One approach to earthquake prediction involves monitoring changes in the stress and strain of the Earth’s crust. This includes measuring the movement of tectonic plates and monitoring the buildup of stress along fault lines. Scientists also look for changes in the Earth’s magnetic field, groundwater levels, and the behavior of animals, as they may indicate the potential for an earthquake.
Another approach to earthquake prediction involves studying past earthquake patterns and using statistical models to estimate the likelihood of future earthquakes. This approach is based on the principle that earthquakes tend to occur in cycles, and that by studying the frequency and magnitude of past earthquakes, scientists can make predictions about future events.
Despite these methods, earthquake prediction remains a challenging task. Earthquakes are complex, nonlinear events that can occur suddenly and with little warning. There are also many factors that can affect the likelihood and severity of an earthquake, including changes in the Earth’s crust, human activity, and natural disasters such as hurricanes or volcanic eruptions.
Currently, there is no reliable method for predicting earthquakes with high accuracy. However, advances in technology and research are bringing us closer to this goal. In recent years, scientists have made significant strides in developing new monitoring techniques, such as real-time GPS sensors and satellite imagery, which can provide more precise data on the movement of the Earth’s crust.

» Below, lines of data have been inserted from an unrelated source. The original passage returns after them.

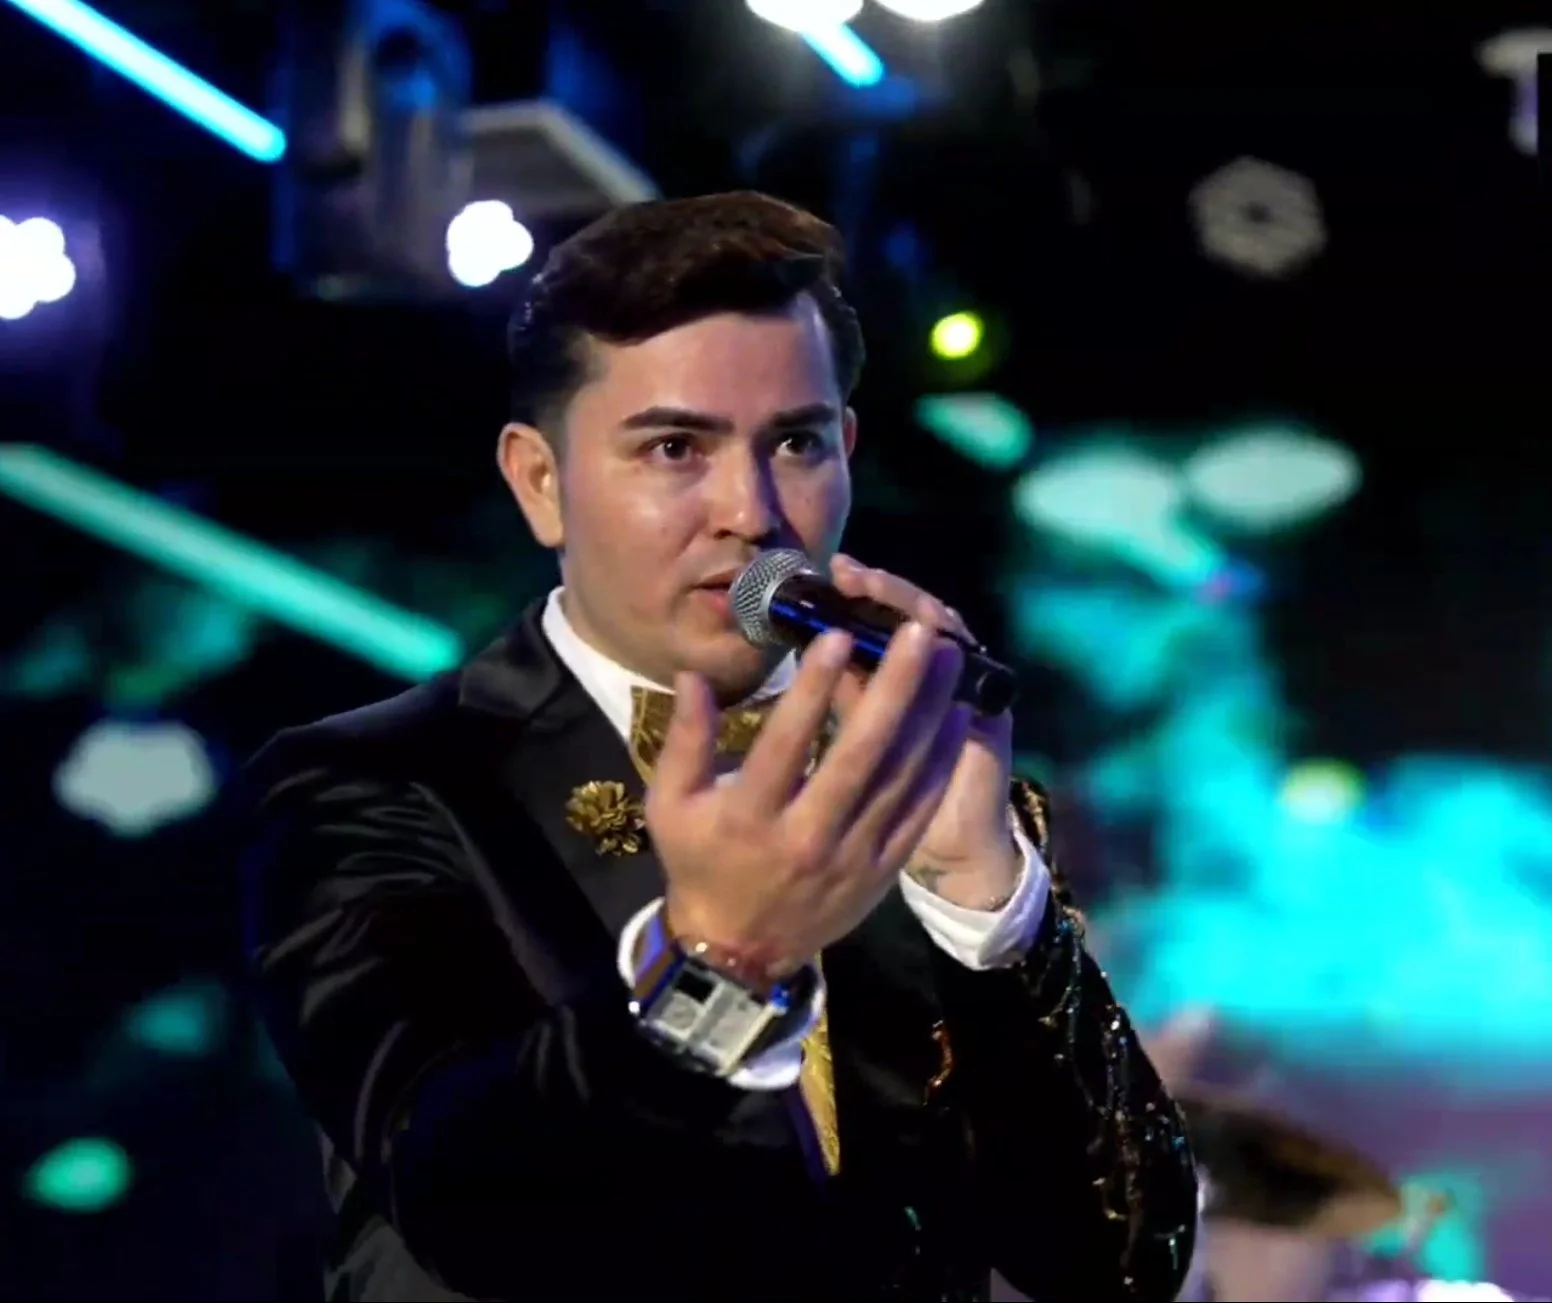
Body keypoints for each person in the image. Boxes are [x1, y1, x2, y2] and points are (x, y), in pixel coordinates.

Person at [238, 191, 1198, 1302]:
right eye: (674, 448)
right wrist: (718, 964)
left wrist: (984, 891)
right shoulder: (375, 783)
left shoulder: (906, 784)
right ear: (539, 481)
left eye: (792, 442)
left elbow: (1122, 1263)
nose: (750, 510)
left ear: (845, 448)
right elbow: (470, 1205)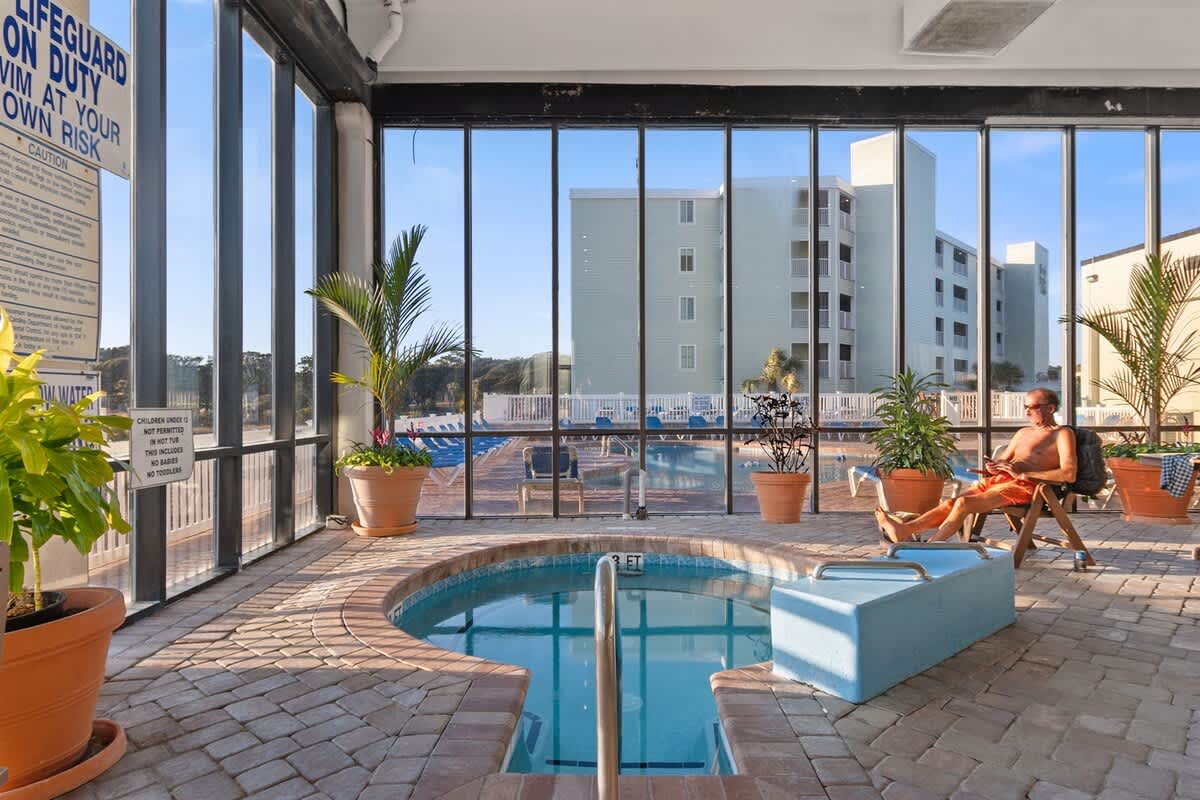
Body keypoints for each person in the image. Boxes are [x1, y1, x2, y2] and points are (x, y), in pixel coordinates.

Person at [875, 388, 1077, 544]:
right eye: (1025, 407)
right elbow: (1004, 461)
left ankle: (931, 545)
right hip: (1001, 481)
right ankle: (904, 531)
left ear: (1050, 408)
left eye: (1031, 408)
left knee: (964, 505)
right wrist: (994, 468)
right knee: (949, 504)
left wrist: (1024, 475)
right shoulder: (1023, 433)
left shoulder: (1062, 434)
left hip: (1027, 487)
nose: (1026, 412)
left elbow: (1069, 474)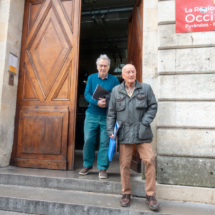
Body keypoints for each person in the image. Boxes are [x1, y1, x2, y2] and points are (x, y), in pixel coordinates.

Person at [107, 64, 159, 211]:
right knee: (124, 164)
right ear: (122, 75)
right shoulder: (116, 91)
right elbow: (111, 113)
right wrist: (111, 130)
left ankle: (150, 195)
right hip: (124, 132)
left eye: (133, 71)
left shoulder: (146, 88)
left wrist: (145, 122)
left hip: (142, 131)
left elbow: (153, 106)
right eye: (127, 72)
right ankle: (126, 193)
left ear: (136, 73)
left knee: (149, 160)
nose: (131, 74)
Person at [79, 54, 120, 179]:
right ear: (97, 67)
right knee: (88, 140)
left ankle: (102, 168)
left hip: (107, 116)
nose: (103, 68)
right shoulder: (91, 78)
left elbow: (117, 97)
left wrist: (106, 103)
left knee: (104, 142)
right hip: (91, 114)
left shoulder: (114, 80)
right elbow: (86, 94)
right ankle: (87, 165)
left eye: (105, 66)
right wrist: (96, 102)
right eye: (101, 66)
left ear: (108, 67)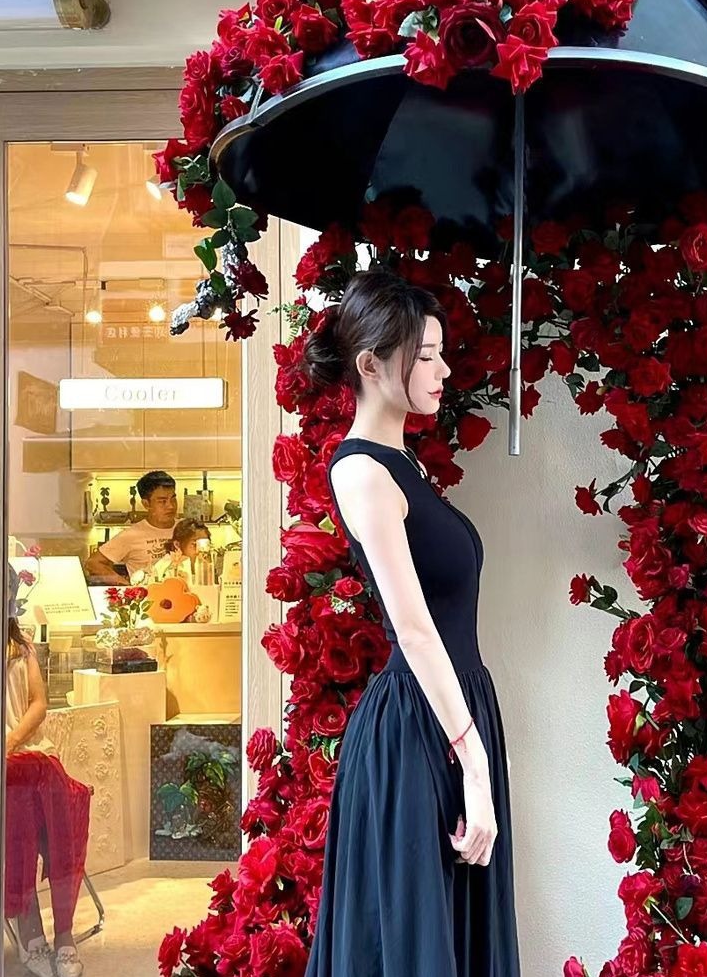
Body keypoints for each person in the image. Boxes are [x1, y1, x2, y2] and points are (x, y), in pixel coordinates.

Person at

Overall, earthquake prediction and forecasting remain important areas of research and development. As our understanding of earthquakes and their causes continues to grow, we may one day be able to predict these events with greater accuracy and help prevent the loss of life and property damage that often accompany them.
Conclusion
The effects of earthquakes can be devastating, causing widespread damage, loss of life, and social disruption. While we cannot completely predict when or where an earthquake will strike, we can take steps to mitigate its impact and be prepared to respond in the event of an earthquake.
Developing and implementing emergency preparedness plans, building codes that incorporate earthquake-resistant construction techniques, and earthquake drills and simulations are all important steps in preparing for earthquakes. Continued research into earthquake prediction and forecasting, as well as advancements in technology, will also play a critical role in helping us better understand and prepare for earthquakes in the future.
As we have seen in the recent earthquakes in Turkey and Syria, earthquakes can strike at any time and without warning. By understanding the causes and effects of earthquakes, and taking steps to prepare and respond to them, we can help minimize their impact and keep ourselves and our communities safe.